ABOUT THIS EXERCISE -> Write each entry out again, exactly as it is written.
----- DATA EXTRACT -----
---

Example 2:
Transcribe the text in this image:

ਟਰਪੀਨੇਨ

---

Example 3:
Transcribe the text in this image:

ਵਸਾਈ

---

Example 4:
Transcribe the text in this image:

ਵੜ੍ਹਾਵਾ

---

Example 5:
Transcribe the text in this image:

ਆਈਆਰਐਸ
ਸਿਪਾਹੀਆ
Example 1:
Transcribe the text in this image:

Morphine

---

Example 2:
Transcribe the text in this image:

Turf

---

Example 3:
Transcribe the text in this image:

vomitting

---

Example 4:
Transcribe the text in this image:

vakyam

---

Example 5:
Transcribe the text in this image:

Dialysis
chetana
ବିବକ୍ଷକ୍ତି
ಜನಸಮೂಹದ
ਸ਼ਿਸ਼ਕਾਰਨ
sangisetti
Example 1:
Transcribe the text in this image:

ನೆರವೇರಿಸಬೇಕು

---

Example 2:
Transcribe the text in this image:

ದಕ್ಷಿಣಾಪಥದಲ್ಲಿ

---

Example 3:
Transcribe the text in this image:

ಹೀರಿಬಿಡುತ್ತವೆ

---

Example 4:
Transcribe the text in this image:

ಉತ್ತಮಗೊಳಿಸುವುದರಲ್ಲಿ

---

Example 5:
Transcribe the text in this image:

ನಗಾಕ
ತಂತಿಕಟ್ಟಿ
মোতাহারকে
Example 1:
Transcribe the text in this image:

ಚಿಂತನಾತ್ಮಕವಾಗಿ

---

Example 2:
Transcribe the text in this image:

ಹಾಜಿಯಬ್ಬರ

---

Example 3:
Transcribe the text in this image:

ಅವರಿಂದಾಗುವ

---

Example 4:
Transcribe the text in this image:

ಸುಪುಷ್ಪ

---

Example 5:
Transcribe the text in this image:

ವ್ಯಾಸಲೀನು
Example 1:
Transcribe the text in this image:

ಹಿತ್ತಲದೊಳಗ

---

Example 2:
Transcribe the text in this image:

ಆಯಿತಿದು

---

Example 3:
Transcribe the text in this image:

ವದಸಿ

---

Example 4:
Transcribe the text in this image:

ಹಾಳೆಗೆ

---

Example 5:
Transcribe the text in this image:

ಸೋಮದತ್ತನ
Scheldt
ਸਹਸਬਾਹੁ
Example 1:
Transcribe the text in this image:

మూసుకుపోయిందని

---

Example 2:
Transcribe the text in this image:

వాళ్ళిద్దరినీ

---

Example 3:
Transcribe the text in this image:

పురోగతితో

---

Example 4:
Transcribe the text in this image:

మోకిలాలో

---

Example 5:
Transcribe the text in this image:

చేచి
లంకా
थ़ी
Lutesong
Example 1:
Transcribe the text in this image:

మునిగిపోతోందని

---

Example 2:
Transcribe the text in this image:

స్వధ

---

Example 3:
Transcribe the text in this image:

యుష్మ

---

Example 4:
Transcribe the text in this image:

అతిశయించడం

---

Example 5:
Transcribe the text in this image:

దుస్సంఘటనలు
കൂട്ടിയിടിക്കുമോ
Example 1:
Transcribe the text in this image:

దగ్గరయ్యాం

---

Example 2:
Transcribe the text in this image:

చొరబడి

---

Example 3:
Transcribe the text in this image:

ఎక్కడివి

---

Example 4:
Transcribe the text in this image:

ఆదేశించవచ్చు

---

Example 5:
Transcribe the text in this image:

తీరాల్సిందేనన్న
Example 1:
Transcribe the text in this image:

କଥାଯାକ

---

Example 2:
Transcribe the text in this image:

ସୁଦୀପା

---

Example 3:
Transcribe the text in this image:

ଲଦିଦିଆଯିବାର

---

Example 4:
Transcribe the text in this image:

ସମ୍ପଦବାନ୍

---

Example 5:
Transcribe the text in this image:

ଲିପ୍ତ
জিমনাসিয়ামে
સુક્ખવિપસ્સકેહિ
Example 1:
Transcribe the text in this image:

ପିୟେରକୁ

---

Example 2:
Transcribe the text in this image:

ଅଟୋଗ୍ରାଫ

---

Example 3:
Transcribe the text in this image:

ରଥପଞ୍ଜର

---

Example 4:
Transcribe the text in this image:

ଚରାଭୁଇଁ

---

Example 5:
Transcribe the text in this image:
-----
ANSWER SECTION ->
---

Example 2:
Transcribe the text in this image:

ਟਰਪੀਨੇਨ

---

Example 3:
Transcribe the text in this image:

ਵਸਾਈ

---

Example 4:
Transcribe the text in this image:

ਵੜ੍ਹਾਵਾ

---

Example 5:
Transcribe the text in this image:

ਆਈਆਰਐਸ
ਸਿਪਾਹੀਆ
Example 1:
Transcribe the text in this image:

Morphine

---

Example 2:
Transcribe the text in this image:

Turf

---

Example 3:
Transcribe the text in this image:

vomitting

---

Example 4:
Transcribe the text in this image:

vakyam

---

Example 5:
Transcribe the text in this image:

Dialysis
chetana
ବିବକ୍ଷକ୍ତି
ಜನಸಮೂಹದ
ਸ਼ਿਸ਼ਕਾਰਨ
sangisetti
Example 1:
Transcribe the text in this image:

ನೆರವೇರಿಸಬೇಕು

---

Example 2:
Transcribe the text in this image:

ದಕ್ಷಿಣಾಪಥದಲ್ಲಿ

---

Example 3:
Transcribe the text in this image:

ಹೀರಿಬಿಡುತ್ತವೆ

---

Example 4:
Transcribe the text in this image:

ಉತ್ತಮಗೊಳಿಸುವುದರಲ್ಲಿ

---

Example 5:
Transcribe the text in this image:

ನಗಾಕ
ತಂತಿಕಟ್ಟಿ
মোতাহারকে
Example 1:
Transcribe the text in this image:

ಚಿಂತನಾತ್ಮಕವಾಗಿ

---

Example 2:
Transcribe the text in this image:

ಹಾಜಿಯಬ್ಬರ

---

Example 3:
Transcribe the text in this image:

ಅವರಿಂದಾಗುವ

---

Example 4:
Transcribe the text in this image:

ಸುಪುಷ್ಪ

---

Example 5:
Transcribe the text in this image:

ವ್ಯಾಸಲೀನು
Example 1:
Transcribe the text in this image:

ಹಿತ್ತಲದೊಳಗ

---

Example 2:
Transcribe the text in this image:

ಆಯಿತಿದು

---

Example 3:
Transcribe the text in this image:

ವದಸಿ

---

Example 4:
Transcribe the text in this image:

ಹಾಳೆಗೆ

---

Example 5:
Transcribe the text in this image:

ಸೋಮದತ್ತನ
Scheldt
ਸਹਸਬਾਹੁ
Example 1:
Transcribe the text in this image:

మూసుకుపోయిందని

---

Example 2:
Transcribe the text in this image:

వాళ్ళిద్దరినీ

---

Example 3:
Transcribe the text in this image:

పురోగతితో

---

Example 4:
Transcribe the text in this image:

మోకిలాలో

---

Example 5:
Transcribe the text in this image:

చేచి
లంకా
थ़ी
Lutesong
Example 1:
Transcribe the text in this image:

మునిగిపోతోందని

---

Example 2:
Transcribe the text in this image:

స్వధ

---

Example 3:
Transcribe the text in this image:

యుష్మ

---

Example 4:
Transcribe the text in this image:

అతిశయించడం

---

Example 5:
Transcribe the text in this image:

దుస్సంఘటనలు
കൂട്ടിയിടിക്കുമോ
Example 1:
Transcribe the text in this image:

దగ్గరయ్యాం

---

Example 2:
Transcribe the text in this image:

చొరబడి

---

Example 3:
Transcribe the text in this image:

ఎక్కడివి

---

Example 4:
Transcribe the text in this image:

ఆదేశించవచ్చు

---

Example 5:
Transcribe the text in this image:

తీరాల్సిందేనన్న
Example 1:
Transcribe the text in this image:

କଥାଯାକ

---

Example 2:
Transcribe the text in this image:

ସୁଦୀପା

---

Example 3:
Transcribe the text in this image:

ଲଦିଦିଆଯିବାର

---

Example 4:
Transcribe the text in this image:

ସମ୍ପଦବାନ୍

---

Example 5:
Transcribe the text in this image:

ଲିପ୍ତ
জিমনাসিয়ামে
સુક્ખવિપસ્સકેહિ
Example 1:
Transcribe the text in this image:

ପିୟେରକୁ

---

Example 2:
Transcribe the text in this image:

ଅଟୋଗ୍ରାଫ

---

Example 3:
Transcribe the text in this image:

ରଥପଞ୍ଜର

---

Example 4:
Transcribe the text in this image:

ଚରାଭୁଇଁ

---

Example 5:
Transcribe the text in this image:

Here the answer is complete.